#### REQUIRED ACTION:
Which lines in the entries below contain the string "Atlanta" with matching case? Copy each of those lines in full.

#### AVAILABLE DATA:
*** Begin section ***

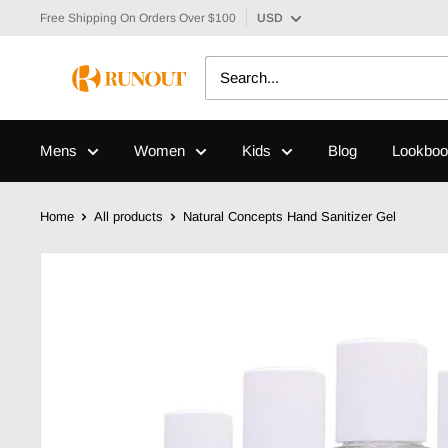
Free Shipping On Orders Over $100
USD
Mens
Women
Kids
Blog
Lookboo
Home
All products
Natural Concepts Hand Sanitizer Gel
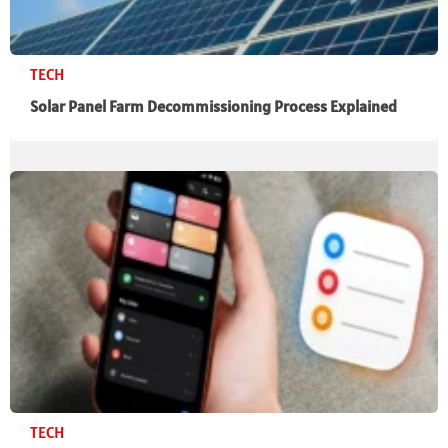
TECH
Solar Panel Farm Decommissioning Process Explained
TECH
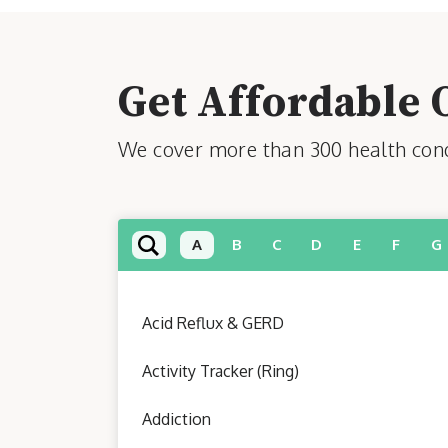
Get Affordable 
We cover more than 300 health condi
A
B
C
D
E
F
G
Acid Reflux & GERD
Activity Tracker (Ring)
Addiction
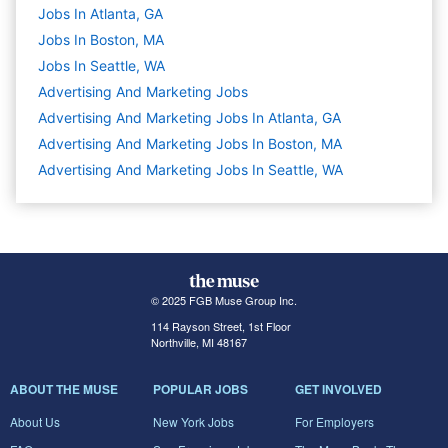
Jobs In Atlanta, GA
Jobs In Boston, MA
Jobs In Seattle, WA
Advertising And Marketing
Jobs
Advertising And Marketing Jobs In Atlanta, GA
Advertising And Marketing Jobs In Boston, MA
Advertising And Marketing Jobs In Seattle, WA
© 2025 FGB Muse Group Inc.
114 Rayson Street, 1st Floor
Northville, MI 48167
ABOUT THE MUSE
POPULAR JOBS
GET INVOLVED
About Us
New York Jobs
For Employers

*** End section ***

#### TASK ANSWER:
Jobs In Atlanta, GA
Advertising And Marketing Jobs In Atlanta, GA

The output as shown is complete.